(Excerpt provided)
Skip site navigation (1) Skip section navigation (2)

Re: Gsoc2012 idea, tablesample

From: Heikki Linnakangas <heikki(dot)linnakangas(at)enterprisedb(dot)com>
To: Qi Huang <huangqiyx(at)hotmail(dot)com>
Cc: josh(at)agliodbs(dot)com, pgsql-hackers(at)postgresql(dot)org, andres(at)anarazel(dot)de, alvherre(at)commandprompt(dot)com, neil(dot)conway(at)gmail(dot)com, daniel(at)heroku(dot)com, cbbrowne(at)gmail(dot)com, kevin(dot)grittner(at)wicourts(dot)gov
Subject: Re: Gsoc2012 idea, tablesample
Date: 2012-04-17 13:49:30
Message-ID: 4F8D74EA.8060504@enterprisedb.com (view raw or flat)
Thread:
Lists: pgsql-hackers
On 17.04.2012 14:55, Qi Huang wrote:
> Hi, Heikki   Thanks for your advice.    I will change my plan accordingly. But I have a few questions.
>> 1. We probably don't want the SQL syntax to be added to the grammar.
>> This should be written as an extension, using custom functions as the
>> API, instead of extra SQL syntax.
>
> 1. "This should be written as an extension, using custom functions as the API". Could you explain a bit more what does this mean?

I mean, it won't be integrated into the PostgeSQL server code. Rather, 
it will be a standalone module that can be distributed as a separate 
.tar.gz file, and installed on a server. PostgreSQL has some facilities 
to help you package code as extensions that can be easily distributed 
and installed.
(End Excerpt provided)
Activity 1 → Reproduce the tablesample email between "Skip site navigation" and "a few questions.", inclusive, substituting "suggestions" for "advice".
Activity 2 → Please write the next part of the tablesample email, picking up after its last sentence.
(Supplied entries)
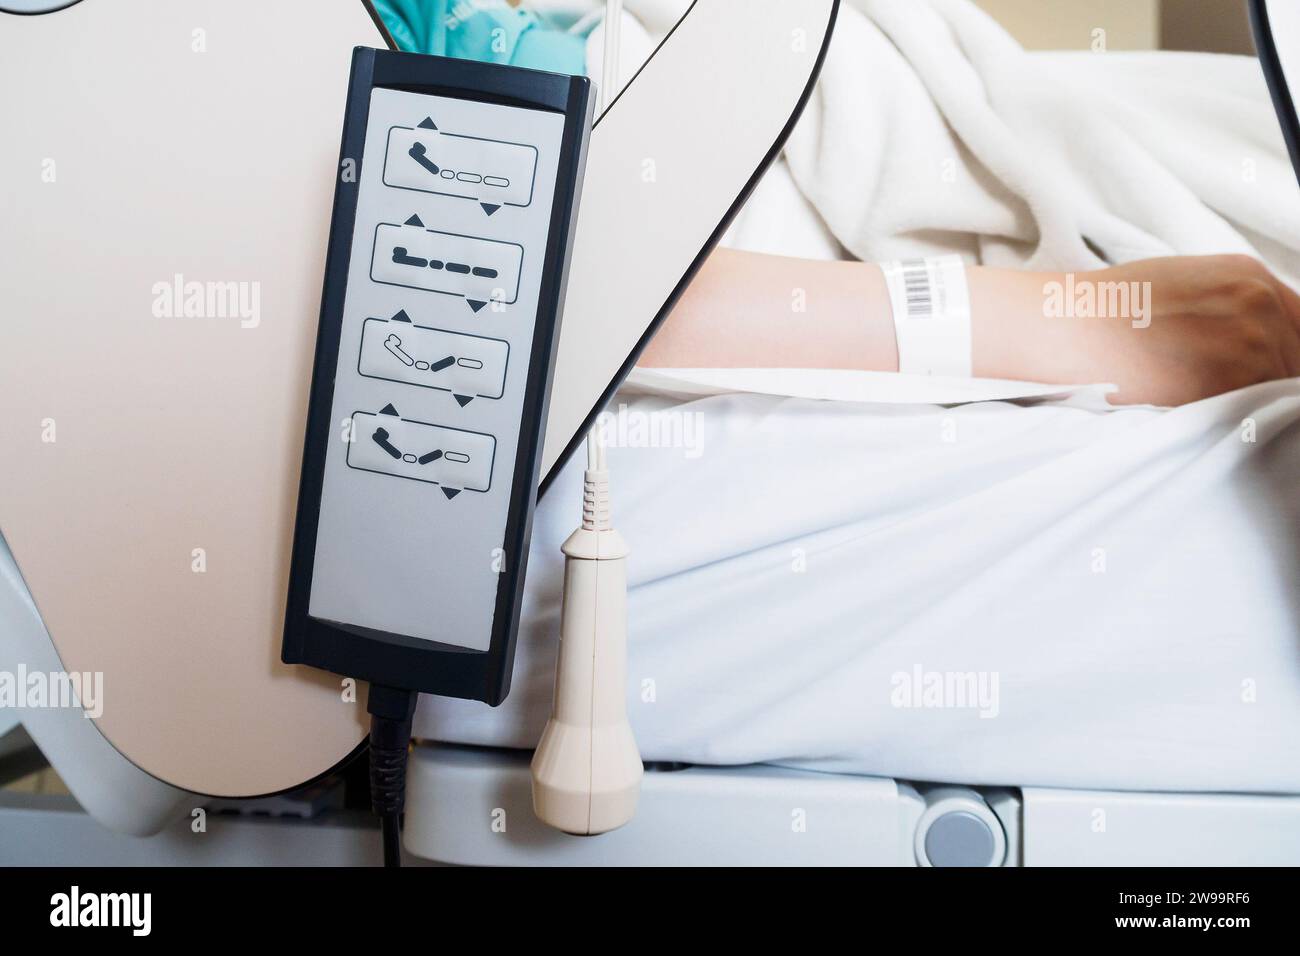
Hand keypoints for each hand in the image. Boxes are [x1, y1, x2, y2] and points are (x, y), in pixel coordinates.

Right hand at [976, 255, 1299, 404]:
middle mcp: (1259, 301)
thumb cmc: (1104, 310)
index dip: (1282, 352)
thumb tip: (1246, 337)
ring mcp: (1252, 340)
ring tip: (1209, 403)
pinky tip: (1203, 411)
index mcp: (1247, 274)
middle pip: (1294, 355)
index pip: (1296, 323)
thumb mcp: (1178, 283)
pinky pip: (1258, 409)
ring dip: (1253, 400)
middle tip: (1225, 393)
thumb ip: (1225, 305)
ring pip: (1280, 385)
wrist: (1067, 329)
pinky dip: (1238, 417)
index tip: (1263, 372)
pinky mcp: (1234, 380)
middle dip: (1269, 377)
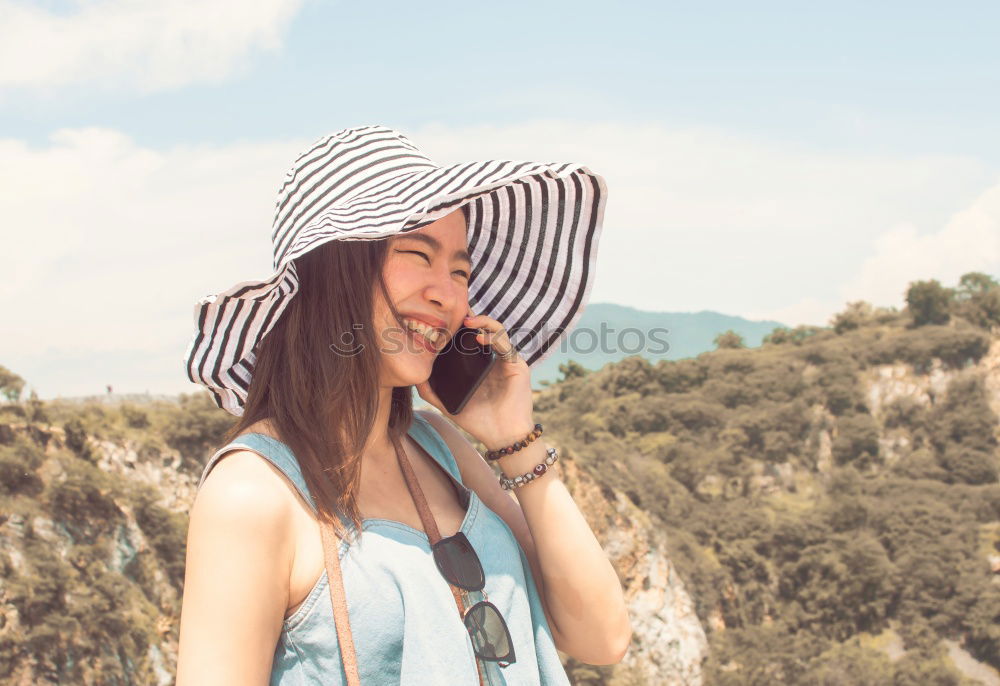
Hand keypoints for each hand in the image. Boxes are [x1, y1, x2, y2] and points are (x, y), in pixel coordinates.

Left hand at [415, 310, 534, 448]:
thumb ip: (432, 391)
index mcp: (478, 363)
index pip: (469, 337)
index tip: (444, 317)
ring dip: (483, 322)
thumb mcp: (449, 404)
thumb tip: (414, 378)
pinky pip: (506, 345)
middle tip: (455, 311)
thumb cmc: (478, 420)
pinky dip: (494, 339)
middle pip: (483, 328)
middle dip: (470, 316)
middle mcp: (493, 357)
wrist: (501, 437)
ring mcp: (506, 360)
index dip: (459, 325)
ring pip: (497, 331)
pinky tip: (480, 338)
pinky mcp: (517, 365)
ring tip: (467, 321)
(End Supplied entries)
Reply 1 →
Skip site navigation (1) Skip section navigation (2)

Re: Gsoc2012 idea, tablesample

From: Heikki Linnakangas <heikki(dot)linnakangas(at)enterprisedb(dot)com>
To: Qi Huang <huangqiyx(at)hotmail(dot)com>
Cc: josh(at)agliodbs(dot)com, pgsql-hackers(at)postgresql(dot)org, andres(at)anarazel(dot)de, alvherre(at)commandprompt(dot)com, neil(dot)conway(at)gmail(dot)com, daniel(at)heroku(dot)com, cbbrowne(at)gmail(dot)com, kevin(dot)grittner(at)wicourts(dot)gov
Subject: Re: Gsoc2012 idea, tablesample
Date: 2012-04-17 13:49:30
Message-ID: 4F8D74EA.8060504@enterprisedb.com (view raw or flat)
Thread:
Lists: pgsql-hackers
On 17.04.2012 14:55, Qi Huang wrote:
> Hi, Heikki   Thanks for your suggestions.    I will change my plan accordingly. But I have a few questions.

Reply 2 →
>> 2. It's not very useful if it's just a dummy replacement for "WHERE
>> random()<  ?". It has to be more advanced than that. Quality of the
>> sample is important, as is performance. There was also an interesting
>> idea of on implementing monetary unit sampling.
>
> 2. In the plan, I mentioned using optimizer statistics to improve the quality of sampling.

Yeah, that's one approach. Would be nice to hear more about that, how 
exactly you can use optimizer statistics to help the sampling.

> I may emphasize on that point. I will read about monetary unit sampling and add into the plan about possibility of implementing this idea.

Ok, sounds good.

>> Another idea that Robert Haas suggested was to add support doing a TID
>> scan for a query like "WHERE ctid<  '(501,1)'". That's not enough work
>> for GSoC project on its own, but could certainly be a part of it.
>
> 3. I read about the replies on using ctid. But I don't quite understand how that might help. ctid is just a physical location of row version within the table. If I do "where ctid<'(501, 1)'", what is actually happening?

At the moment, if you do "WHERE ctid = '(501,1)', you get an access plan 
with a TidScan, which quickly fetches the row from that exact physical 
location. But if you do "WHERE ctid < '(501,1'), you get a SeqScan, 
which scans the whole table. That's clearly wasteful, you know the 
physical range of pages you need to scan: everything up to page 501. But 
the SeqScan will scan pages > 501, too. The idea is to improve that so 
that you'd only scan the pages up to page 501.

> Can I add in this as an optional implementation? I think I can check how to do this if I can have enough time in this project.

Yeah, that sounds reasonable.

> Besides, I saw the Gsoc site editing has been closed. Should I just submit through this mailing list with attachment?

Just post the updated details to this mailing list. Preferably inline, 
not as an attachment. You don't need to post the contact details, 
biography, etc, just updated inch-stones and project details parts.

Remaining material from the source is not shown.